What kinds of environments bring out your best self—and which ones crush you?
You don’t have to stay on the main highway just because everyone else is on it. There are side roads, scenic routes, and entirely different regions you haven’t explored yet.
In the next 90 days, you don’t need to overhaul your life. You can simply:
Figure out what drives you.
Pay attention to when you feel energized vs. depleted. That’s data.Connect with people.
Reach out to folks doing interesting work. Ask questions. Listen. Some of the most important turns in my career came from people who saw something in me I hadn’t fully named yet.Bet on yourself.
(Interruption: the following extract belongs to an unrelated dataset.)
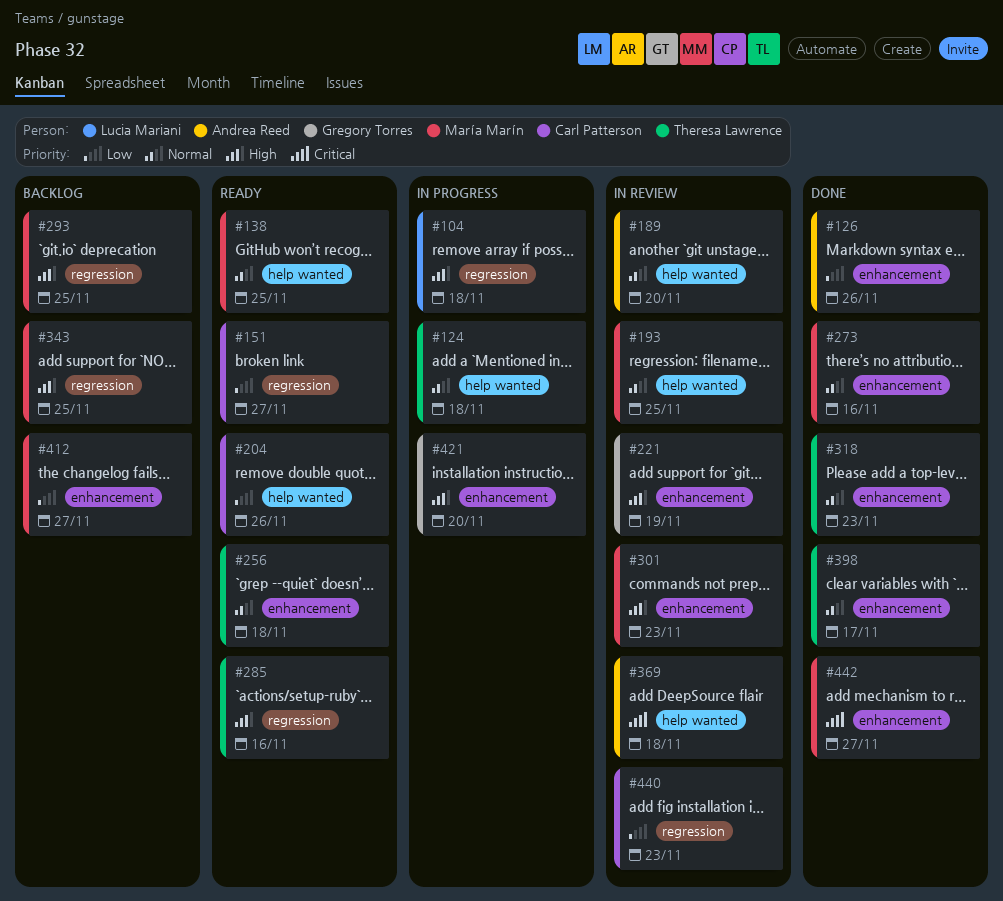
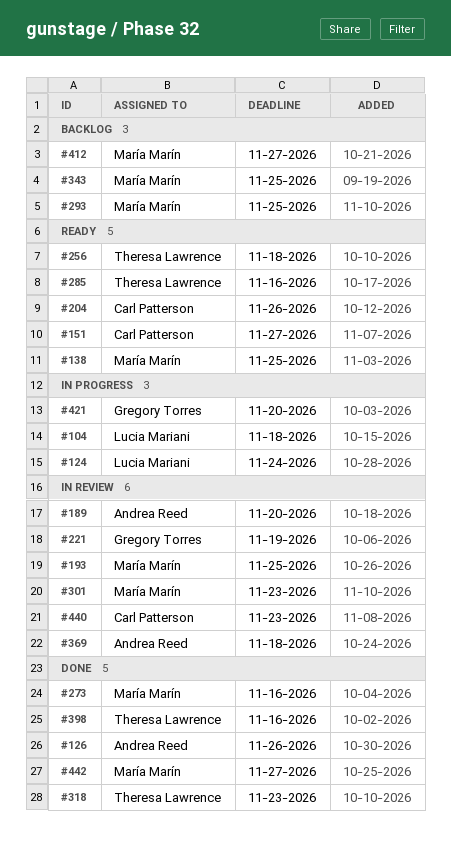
#124, owner: Theresa Lawrence -> Lucia Mariani
#124, due: Nov 18 -> Nov 24
#398, due: Nov 17 -> Nov 16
That might mean taking on a project that stretches you, teaching yourself a new tool at night, or saying “no” to a role that looks good on paper but feels wrong in your gut.
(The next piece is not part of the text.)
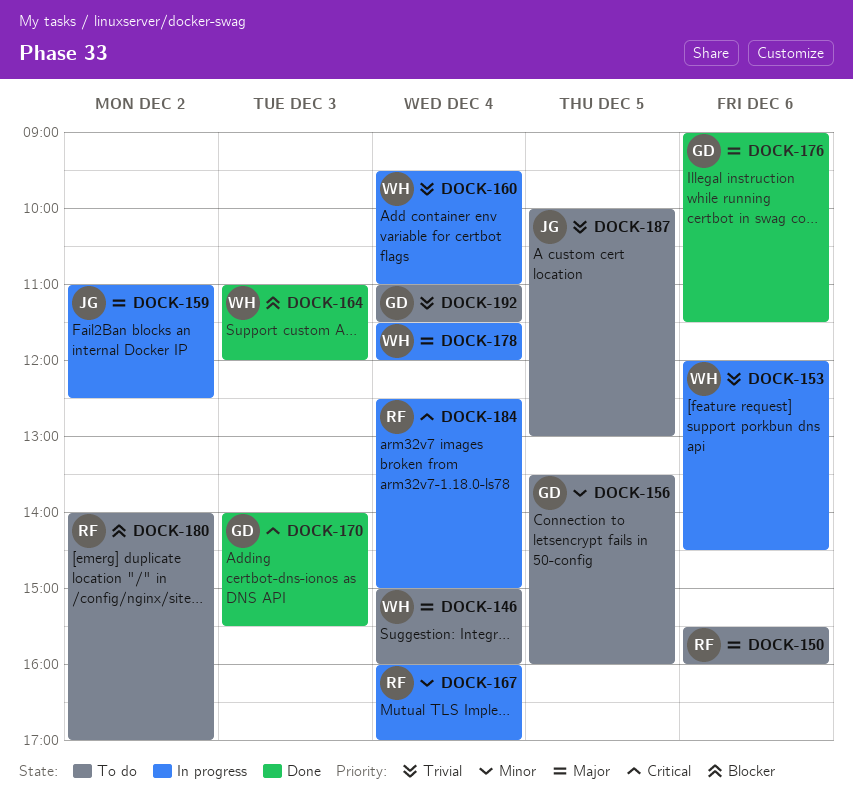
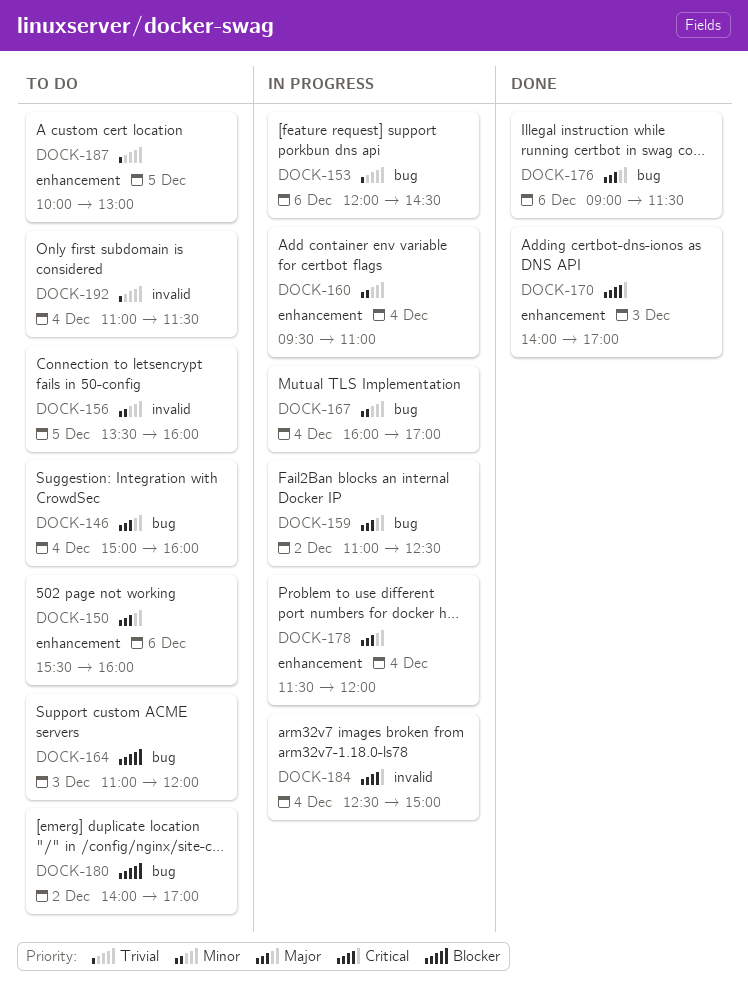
DOCK-160, priority: Trivial -> Minor
DOCK-164, status: Done -> To do
DOCK-170, ends: 15:30 -> 17:00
Your major is a starting coordinate, not a prison cell. Your first job is a mile marker, not your destiny.
What I’d Tell My Younger Self
If I could talk to college-senior Will, or early-career GIS-analyst Will, I’d say:
Ambition and success: Don’t measure success solely by title or income. Measure it by whether you’re doing work that fits your wiring, serves others, and allows you to be present to the rest of your life.
Money and stability: Money matters. Stability matters. But don’t stay somewhere that deadens you just because the paycheck is predictable. There are other routes.
Risk and staying put: You don’t have to jump at every opportunity. But when you feel a deep, persistent misalignment, pay attention. Staying put is also a risk.
And I’d remind him of something that has been quietly true all along:
The path won’t make sense to everyone else while you’re walking it. That’s okay.
You’re not climbing a ladder. You’re navigating a map.
The question isn’t, “What rung should I be on by now?”
The question is, “Given who I am, what I care about, and what I’ve learned so far… where is the next wise step on this road trip?”
And then you take it.
What might change if you treated your own career less like a ladder to climb and more like a map to explore?